Stored entries

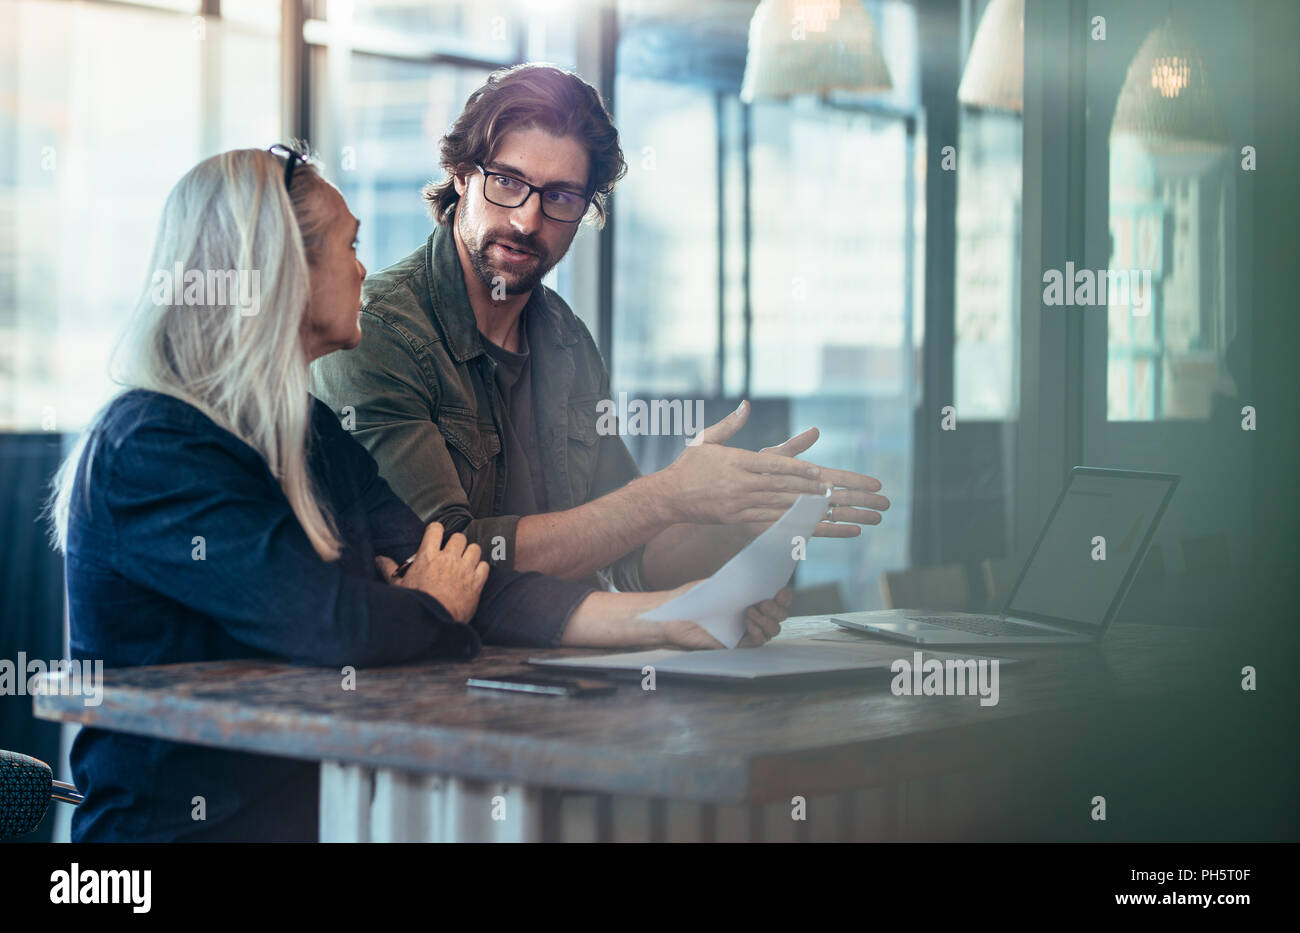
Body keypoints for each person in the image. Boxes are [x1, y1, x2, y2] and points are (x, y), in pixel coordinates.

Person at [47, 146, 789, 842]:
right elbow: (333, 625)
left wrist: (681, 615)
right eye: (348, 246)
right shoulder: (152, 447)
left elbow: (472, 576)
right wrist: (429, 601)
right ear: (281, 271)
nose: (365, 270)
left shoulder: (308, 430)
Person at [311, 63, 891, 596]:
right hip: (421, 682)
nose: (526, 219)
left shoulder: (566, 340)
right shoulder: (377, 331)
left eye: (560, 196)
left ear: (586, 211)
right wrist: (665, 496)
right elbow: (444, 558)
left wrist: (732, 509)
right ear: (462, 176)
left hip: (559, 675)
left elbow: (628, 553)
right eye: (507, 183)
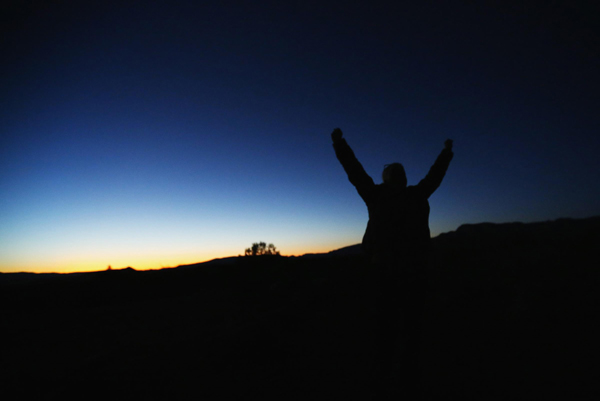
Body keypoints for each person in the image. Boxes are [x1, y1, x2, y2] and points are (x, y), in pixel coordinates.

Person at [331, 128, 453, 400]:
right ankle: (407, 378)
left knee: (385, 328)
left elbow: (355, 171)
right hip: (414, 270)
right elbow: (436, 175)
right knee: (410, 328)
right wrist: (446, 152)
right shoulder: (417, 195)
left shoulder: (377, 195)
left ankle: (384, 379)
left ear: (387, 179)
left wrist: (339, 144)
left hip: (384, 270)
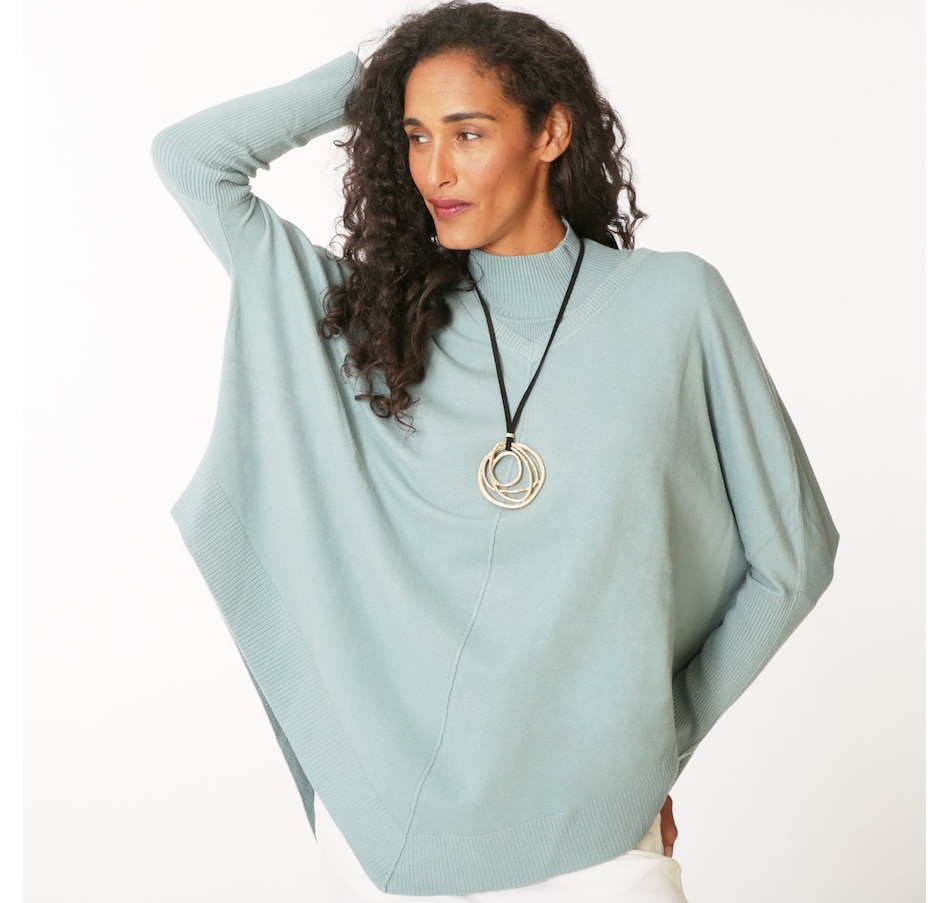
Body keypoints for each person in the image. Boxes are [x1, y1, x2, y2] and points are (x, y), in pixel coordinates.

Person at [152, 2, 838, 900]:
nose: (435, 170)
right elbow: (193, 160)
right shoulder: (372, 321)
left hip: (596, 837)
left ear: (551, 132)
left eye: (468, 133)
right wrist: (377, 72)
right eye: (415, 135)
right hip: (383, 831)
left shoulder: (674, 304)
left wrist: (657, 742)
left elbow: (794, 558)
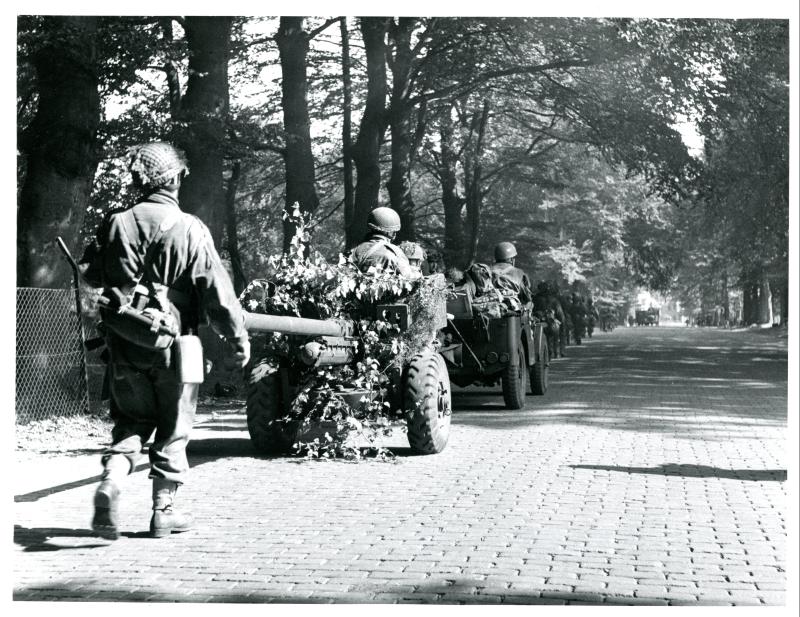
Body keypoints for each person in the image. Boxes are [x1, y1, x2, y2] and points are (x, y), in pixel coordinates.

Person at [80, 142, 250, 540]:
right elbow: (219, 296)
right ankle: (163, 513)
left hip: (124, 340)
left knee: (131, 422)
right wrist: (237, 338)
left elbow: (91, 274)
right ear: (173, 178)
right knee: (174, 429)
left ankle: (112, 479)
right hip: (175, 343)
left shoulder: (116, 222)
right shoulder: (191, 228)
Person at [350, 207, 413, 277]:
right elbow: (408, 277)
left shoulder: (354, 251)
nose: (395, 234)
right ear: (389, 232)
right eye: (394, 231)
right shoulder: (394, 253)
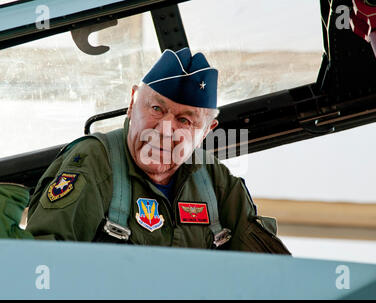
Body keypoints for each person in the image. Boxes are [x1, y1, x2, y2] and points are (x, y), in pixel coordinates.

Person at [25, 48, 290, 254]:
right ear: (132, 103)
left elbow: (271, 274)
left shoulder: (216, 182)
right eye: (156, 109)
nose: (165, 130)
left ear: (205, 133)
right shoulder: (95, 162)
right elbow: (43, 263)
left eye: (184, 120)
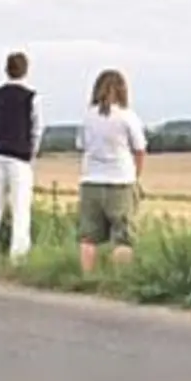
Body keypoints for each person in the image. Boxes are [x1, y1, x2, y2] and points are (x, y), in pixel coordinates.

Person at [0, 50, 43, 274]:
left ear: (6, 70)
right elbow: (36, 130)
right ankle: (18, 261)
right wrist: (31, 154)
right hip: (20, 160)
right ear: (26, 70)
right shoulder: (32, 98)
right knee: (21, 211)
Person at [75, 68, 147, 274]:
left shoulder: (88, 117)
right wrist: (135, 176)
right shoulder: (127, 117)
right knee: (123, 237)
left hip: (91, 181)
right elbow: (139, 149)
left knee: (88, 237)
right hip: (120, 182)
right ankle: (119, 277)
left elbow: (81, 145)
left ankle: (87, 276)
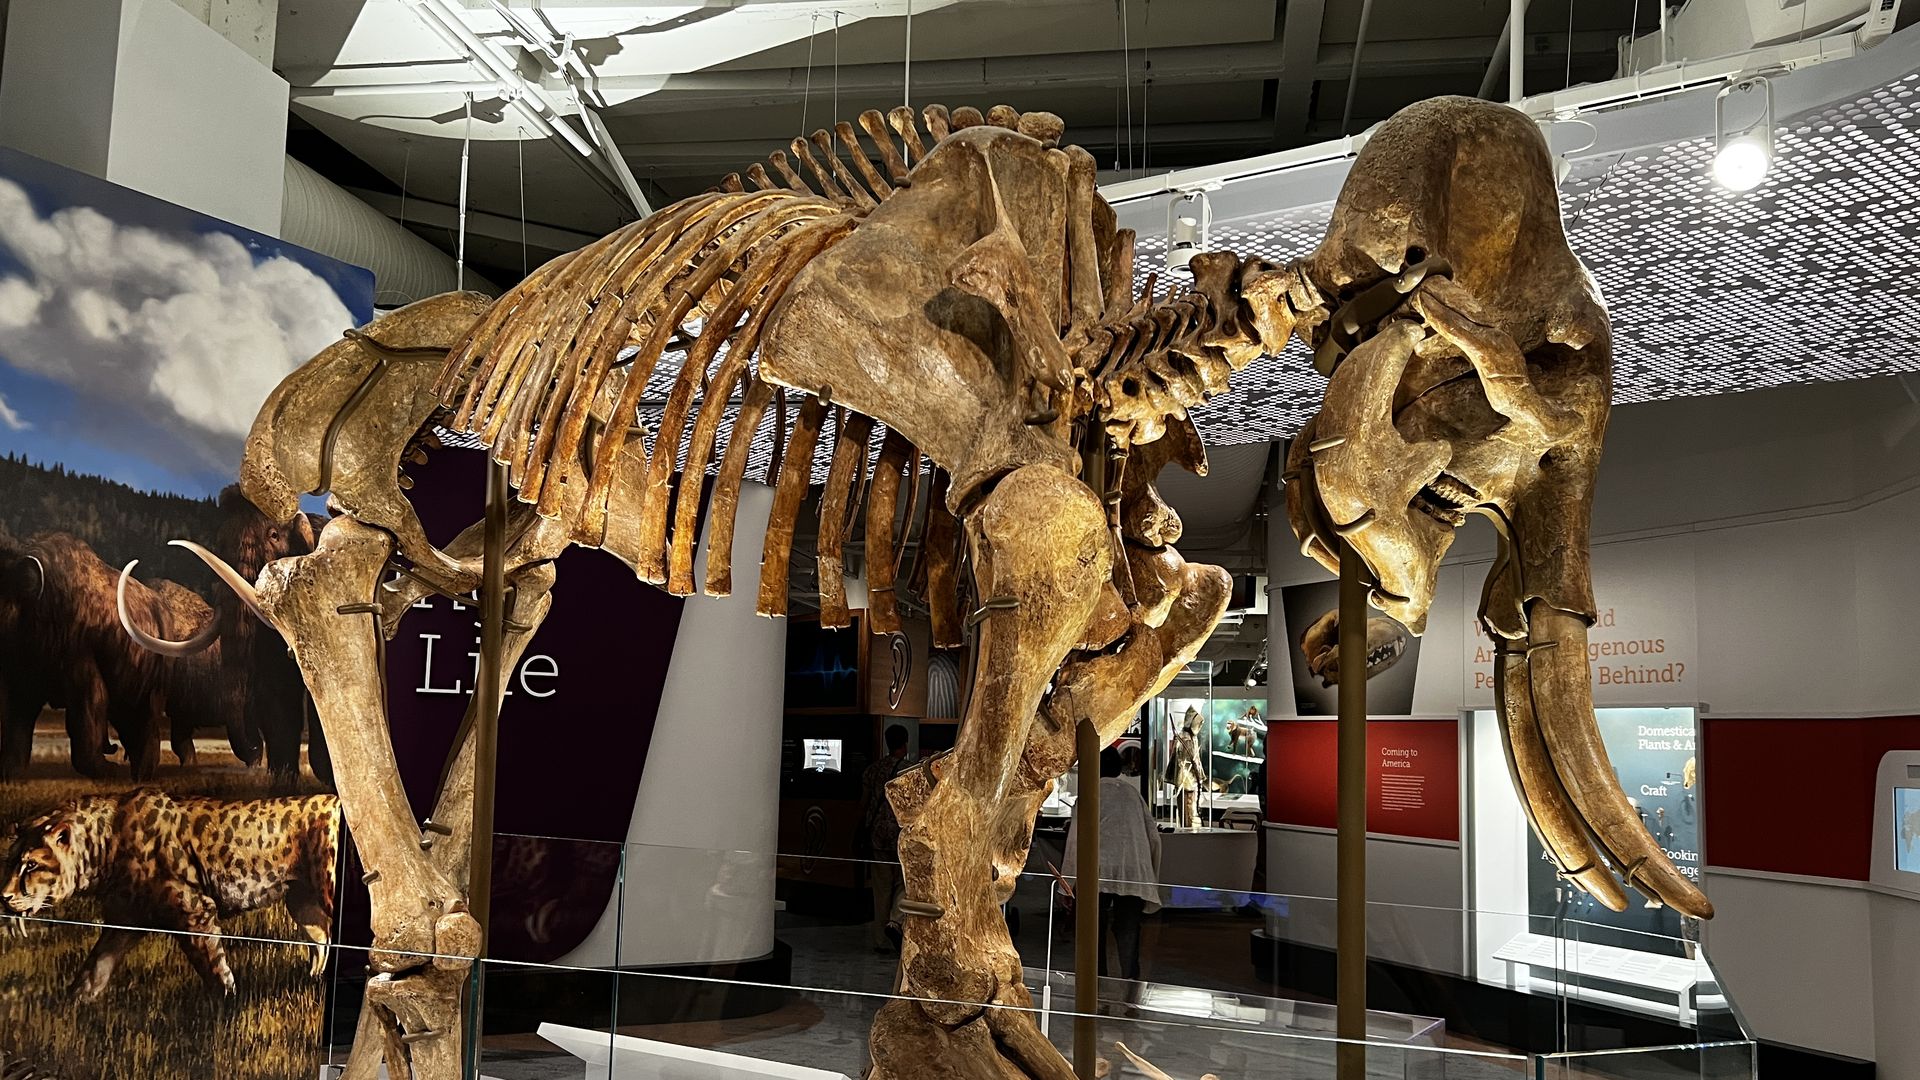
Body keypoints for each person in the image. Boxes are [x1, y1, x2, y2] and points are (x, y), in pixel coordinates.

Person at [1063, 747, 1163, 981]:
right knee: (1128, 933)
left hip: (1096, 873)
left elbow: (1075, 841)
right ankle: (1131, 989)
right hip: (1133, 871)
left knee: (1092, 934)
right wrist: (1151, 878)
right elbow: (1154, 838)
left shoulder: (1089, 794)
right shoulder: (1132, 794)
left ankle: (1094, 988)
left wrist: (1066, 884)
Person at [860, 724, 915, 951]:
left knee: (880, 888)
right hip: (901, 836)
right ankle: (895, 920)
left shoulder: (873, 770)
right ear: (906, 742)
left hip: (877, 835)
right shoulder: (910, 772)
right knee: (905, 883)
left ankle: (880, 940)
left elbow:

#### Your instructions:
When copying the data above, repeat every word exactly and drop the pictures.

#### Task response:
Body keypoints for each person in the image. Boxes are [x1, y1, x2, y2] and points are (x, y), in pixel coordinates.

Person at [47, 146, 789, 842]:
right elbow: (333, 625)
left wrist: (681, 615)
right eye: (348, 246)
right shoulder: (152, 447)
left elbow: (472, 576)
right wrist: (429, 601)
right ear: (281, 271)
nose: (365, 270)
left shoulder: (308, 430)
Person at [311, 63, 891, 596]:
right hip: (421, 682)
nose: (526, 219)
left shoulder: (566, 340)
right shoulder: (377, 331)
left eye: (560, 196)
left ear: (586, 211)
right wrist: (665, 496)
right elbow: (444, 558)
left wrist: (732, 509)
right ear: (462, 176)
left hip: (559, 675)
left elbow: (628, 553)
right eye: (507, 183)
Body keypoints for each person in the image. Boxes are [x1, y1, x2, y2] and points are (x, y), in pixel coordinates.

Person at [331, 128, 453, 400]:
right ankle: (407, 378)
left knee: (385, 328)
left elbow: (355, 171)
right hip: (414, 270)
right elbow: (436, 175)
right knee: (410, 328)
right wrist: (446, 152)
right shoulder: (417, 195)
left shoulder: (377, 195)
left ankle: (384, 379)
left ear: (387, 179)
left wrist: (339, 144)
left hip: (384, 270)
Body keypoints for each person in the image. Boxes are [x1, y1, x2, y2] and points are (x, y), in pixel coordinates.

Person at [152, 2, 838, 900]:
nose: (435, 170)
right elbow: (193, 160)
right shoulder: (372, 321)
left hip: (596, 837)
left ear: (551, 132)
left eye: (468, 133)
right wrist: (377, 72)
right eye: (415, 135)
right hip: (383, 831)
left shoulder: (674, 304)
left wrist: (657, 742)
left elbow: (794, 558)
Body keypoints for each person in the image. Boxes are [x1, y1, x2, y2] and points are (x, y), in pixel coordinates.

Person at [80, 142, 250, 540]:
right elbow: (219, 296)
right ankle: (163, 513)
left hip: (124, 340)
left knee: (131, 422)
right wrist: (237, 338)
left elbow: (91, 274)
right ear: (173, 178)
right knee: (174, 429)
left ankle: (112, 479)
right hip: (175, 343)
left shoulder: (116, 222)
right shoulder: (191, 228)
Person at [350, 207, 413, 277]:
right elbow: (408, 277)
left shoulder: (354, 251)
nose: (395, 234)
right ear: (389, 232)
right eye: (394, 231)
right shoulder: (394, 253)
Body keypoints for each person in the image. Boxes are [x1, y1, x2, y2] and points are (x, y), in pixel coordinates.

Person at [25, 48, 290, 254]:
right ear: (132, 103)
left elbow: (271, 274)
left shoulder: (216, 182)
right eye: (156, 109)
nose: (165, 130)
left ear: (205, 133)
right shoulder: (95, 162)
right elbow: (43, 263)
left eye: (184, 120)
Body keypoints for each person in the image. Boxes are [x1, y1, x2, y2] and points are (x, y), in pixel coordinates.

Person at [0, 50, 43, 274]:
left ear: (6, 70)
right elbow: (36, 130)
right ankle: (18, 261)
right wrist: (31, 154)
right hip: (20, 160)
right ear: (26, 70)
right shoulder: (32, 98)
right knee: (21, 211)
Person at [75, 68, 147, 274]:
left shoulder: (88, 117)
right wrist: (135, 176)
right shoulder: (127, 117)
right knee: (123, 237)
left hip: (91, 181)
right elbow: (139, 149)
left knee: (88, 237)
right hip: (120, 182)
right ankle: (119, 277)
left elbow: (81, 145)
left ankle: (87, 276)
Body keypoints for each person in the image. Boxes are [x1, y1, x2, y2] and points are (x, y), in pixel coordinates.

Person at [1063, 747, 1163, 981]:
right knee: (1128, 933)
left hip: (1096, 873)
left elbow: (1075, 841)
right ankle: (1131, 989)
right hip: (1133, 871)
left knee: (1092, 934)
right wrist: (1151, 878)
right elbow: (1154, 838)
left shoulder: (1089, 794)
right shoulder: (1132, 794)
left ankle: (1094, 988)
left wrist: (1066, 884)
Person at [860, 724, 915, 951]:
left knee: (880, 888)
right hip: (901, 836)
right ankle: (895, 920)
left shoulder: (873, 770)
right ear: (906, 742)
left hip: (877, 835)
right shoulder: (910, 772)
right knee: (905, 883)
left ankle: (880, 940)
left elbow:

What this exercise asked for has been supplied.